Caroline and I didn’t say a whole lot on the way back across the river to Rensselaer County. I had assumed we’d drive straight to her house for the small reception she was putting on for those who’d attended the funeral. Instead we took the long way around the backside of Mount Desolation. When she pulled off the main road onto an overgrown two-track, I turned to her.

“Where are you taking us?”

“Closure.” She smiled, as the truck shook and lumbered to and fro. “I can’t think of a better place for it to happen.”

The two-track was hardly even a two-track anymore; it was covered with so much growth. We must have driven two miles before we could go no further. Not without getting the truck caught up on some heavy rocks that blocked the parallel tracks. Obstacles no doubt placed there by Whalen himself.

Caroline got out.

“We walk from here,” she said.

But before she got out, she reached into my purse.

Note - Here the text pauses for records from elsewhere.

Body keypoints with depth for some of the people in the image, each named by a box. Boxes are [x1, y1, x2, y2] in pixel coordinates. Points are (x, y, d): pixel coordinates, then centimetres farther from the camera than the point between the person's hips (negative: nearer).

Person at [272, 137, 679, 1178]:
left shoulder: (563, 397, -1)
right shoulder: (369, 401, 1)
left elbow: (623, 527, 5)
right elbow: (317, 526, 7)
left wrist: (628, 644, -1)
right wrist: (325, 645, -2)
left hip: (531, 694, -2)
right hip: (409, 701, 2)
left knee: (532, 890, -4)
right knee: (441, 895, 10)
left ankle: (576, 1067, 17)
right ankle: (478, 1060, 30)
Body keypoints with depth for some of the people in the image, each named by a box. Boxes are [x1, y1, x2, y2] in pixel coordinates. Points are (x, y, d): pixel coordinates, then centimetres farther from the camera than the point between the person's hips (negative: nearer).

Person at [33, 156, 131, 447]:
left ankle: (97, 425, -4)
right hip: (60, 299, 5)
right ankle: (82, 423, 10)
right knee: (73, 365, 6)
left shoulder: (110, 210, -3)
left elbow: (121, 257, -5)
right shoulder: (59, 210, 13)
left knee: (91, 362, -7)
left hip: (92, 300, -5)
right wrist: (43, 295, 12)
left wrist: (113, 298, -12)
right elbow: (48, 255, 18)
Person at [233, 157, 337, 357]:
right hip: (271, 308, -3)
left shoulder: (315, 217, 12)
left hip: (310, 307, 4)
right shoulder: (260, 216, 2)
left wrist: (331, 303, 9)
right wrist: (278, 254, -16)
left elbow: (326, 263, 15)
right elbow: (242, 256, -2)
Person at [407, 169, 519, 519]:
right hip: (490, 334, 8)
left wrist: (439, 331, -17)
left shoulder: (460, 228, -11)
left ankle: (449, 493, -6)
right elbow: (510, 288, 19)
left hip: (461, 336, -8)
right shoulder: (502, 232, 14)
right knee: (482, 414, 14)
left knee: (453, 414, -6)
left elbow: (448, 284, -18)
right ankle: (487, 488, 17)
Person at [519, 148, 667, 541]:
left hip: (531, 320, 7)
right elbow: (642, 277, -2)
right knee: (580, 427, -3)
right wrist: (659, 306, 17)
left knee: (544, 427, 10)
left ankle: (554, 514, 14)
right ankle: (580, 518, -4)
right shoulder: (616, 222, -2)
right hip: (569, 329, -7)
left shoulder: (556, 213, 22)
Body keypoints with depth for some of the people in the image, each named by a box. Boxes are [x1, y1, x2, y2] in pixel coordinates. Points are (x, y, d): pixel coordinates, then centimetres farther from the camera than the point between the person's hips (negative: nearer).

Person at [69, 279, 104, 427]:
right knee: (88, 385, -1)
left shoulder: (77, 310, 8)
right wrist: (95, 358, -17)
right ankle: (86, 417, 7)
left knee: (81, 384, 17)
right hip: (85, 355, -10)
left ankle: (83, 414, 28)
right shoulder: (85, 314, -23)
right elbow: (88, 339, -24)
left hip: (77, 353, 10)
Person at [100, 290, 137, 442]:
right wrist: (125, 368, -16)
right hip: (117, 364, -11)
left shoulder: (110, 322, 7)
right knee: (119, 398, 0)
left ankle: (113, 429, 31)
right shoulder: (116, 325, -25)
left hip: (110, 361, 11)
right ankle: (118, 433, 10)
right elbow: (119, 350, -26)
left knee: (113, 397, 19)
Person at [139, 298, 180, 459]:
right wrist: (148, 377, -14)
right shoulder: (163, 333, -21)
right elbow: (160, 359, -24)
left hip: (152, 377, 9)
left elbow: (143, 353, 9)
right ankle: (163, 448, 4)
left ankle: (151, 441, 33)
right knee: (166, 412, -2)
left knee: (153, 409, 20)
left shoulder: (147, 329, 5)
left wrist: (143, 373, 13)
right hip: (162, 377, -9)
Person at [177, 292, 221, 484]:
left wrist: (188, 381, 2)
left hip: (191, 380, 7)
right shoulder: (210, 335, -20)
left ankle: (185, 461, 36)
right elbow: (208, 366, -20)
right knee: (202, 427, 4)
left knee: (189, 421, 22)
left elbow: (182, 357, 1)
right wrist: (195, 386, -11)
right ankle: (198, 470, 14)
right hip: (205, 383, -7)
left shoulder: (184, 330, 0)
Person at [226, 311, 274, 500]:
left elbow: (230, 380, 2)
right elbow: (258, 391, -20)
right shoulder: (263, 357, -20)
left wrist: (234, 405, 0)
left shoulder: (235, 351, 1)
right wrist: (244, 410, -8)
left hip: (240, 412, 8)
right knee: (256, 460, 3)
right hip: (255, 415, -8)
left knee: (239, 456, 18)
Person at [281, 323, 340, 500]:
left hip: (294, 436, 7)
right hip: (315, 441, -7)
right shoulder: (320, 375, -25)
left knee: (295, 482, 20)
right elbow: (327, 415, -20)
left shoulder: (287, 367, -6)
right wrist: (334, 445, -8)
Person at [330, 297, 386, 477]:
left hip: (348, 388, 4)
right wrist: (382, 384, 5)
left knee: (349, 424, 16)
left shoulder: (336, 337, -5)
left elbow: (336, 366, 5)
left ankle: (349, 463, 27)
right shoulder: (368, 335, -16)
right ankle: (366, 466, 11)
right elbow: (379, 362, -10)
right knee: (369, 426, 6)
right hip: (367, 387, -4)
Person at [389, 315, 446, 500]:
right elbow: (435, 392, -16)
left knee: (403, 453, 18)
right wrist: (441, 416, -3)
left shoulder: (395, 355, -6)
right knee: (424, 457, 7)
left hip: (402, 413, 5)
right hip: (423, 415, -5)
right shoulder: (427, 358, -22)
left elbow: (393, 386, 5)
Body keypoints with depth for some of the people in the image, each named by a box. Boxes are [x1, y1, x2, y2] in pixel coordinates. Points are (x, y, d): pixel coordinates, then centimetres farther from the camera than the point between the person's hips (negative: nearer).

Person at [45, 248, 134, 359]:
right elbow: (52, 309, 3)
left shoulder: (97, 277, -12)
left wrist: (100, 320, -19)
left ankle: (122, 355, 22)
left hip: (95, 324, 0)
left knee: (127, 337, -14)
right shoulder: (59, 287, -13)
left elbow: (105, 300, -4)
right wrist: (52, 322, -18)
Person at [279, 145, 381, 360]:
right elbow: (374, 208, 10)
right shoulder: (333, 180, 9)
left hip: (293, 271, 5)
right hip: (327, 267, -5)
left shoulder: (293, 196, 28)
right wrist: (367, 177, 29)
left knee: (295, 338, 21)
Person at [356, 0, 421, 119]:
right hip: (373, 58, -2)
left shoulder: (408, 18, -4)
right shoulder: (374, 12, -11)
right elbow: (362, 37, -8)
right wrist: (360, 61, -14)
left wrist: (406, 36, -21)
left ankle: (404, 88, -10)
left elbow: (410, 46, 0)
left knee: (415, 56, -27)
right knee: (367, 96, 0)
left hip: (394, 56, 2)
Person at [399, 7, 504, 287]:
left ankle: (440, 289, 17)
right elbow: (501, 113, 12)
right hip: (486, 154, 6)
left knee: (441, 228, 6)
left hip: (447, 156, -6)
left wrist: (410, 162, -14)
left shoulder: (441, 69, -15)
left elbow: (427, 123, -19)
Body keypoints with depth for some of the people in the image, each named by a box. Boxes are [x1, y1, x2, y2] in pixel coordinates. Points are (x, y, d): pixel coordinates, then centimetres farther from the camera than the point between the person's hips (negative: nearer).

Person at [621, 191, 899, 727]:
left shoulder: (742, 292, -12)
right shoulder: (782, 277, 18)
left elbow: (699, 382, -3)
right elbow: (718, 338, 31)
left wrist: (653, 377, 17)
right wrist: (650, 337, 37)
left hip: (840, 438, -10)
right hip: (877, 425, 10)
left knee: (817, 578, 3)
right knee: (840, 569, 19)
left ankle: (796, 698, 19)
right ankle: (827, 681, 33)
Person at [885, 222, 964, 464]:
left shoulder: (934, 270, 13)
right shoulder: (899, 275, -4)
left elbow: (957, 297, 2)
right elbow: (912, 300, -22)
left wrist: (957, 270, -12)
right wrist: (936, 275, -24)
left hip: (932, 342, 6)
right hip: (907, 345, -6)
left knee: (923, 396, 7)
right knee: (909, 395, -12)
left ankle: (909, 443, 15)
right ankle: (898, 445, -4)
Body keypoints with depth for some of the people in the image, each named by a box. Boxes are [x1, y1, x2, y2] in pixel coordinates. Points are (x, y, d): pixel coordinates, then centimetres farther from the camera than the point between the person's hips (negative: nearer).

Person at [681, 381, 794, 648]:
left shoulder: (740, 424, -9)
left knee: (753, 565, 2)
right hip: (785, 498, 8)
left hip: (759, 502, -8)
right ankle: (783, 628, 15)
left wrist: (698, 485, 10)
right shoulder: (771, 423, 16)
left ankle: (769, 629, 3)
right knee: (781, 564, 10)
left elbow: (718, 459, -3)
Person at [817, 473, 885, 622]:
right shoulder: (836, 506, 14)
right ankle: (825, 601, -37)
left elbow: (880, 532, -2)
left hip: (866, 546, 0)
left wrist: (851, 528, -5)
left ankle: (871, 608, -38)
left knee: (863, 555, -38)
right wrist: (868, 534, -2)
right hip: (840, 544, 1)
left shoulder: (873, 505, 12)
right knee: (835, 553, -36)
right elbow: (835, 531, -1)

“I’m doing this for you,” she said, her eyes locked onto mine. When she pulled out my old copy of ‘Mockingbird’, I had no idea what she had in store for it. Nor did I ask. I just slipped out, shutting the door behind me. That’s when I saw her reaching into the truck’s cargo bed, where she picked up an old metal gasoline can imprinted with a yellow and black Sunoco logo on its side.

“Let’s go,” she ordered, that same subtle smile painted on her face.

To some of the animals who watched us from their hideaway dens, we must have been some kind of sight. Two grown women, dressed all in black, making their way through the woods, one of them still sporting a heavy cast on her right hand. I almost felt like laughing. Instead I just kept quiet and followed Caroline for the thirty minute walk into the dark woods.

I’d never before come upon the front of the old Whalen house. I’d always approached it from the backside. As we emerged through the woods, I felt that familiar pressure in the stomach; the organ slide in my intestines. My eyes gazed upon the warped and mold-covered roof shingles, the gray-brown siding, the decayed and now completely detached front porch. I eyed the picture window, the glass now shattered and leaving only jagged edges. I imagined that at one time it would have offered a view of a front lawn, two little children playing on it. A boy and a little girl. I imagined a mother looking out the window onto the children, maybe while she dusted the furniture, while a stew or maybe a chicken was cooking in the kitchen.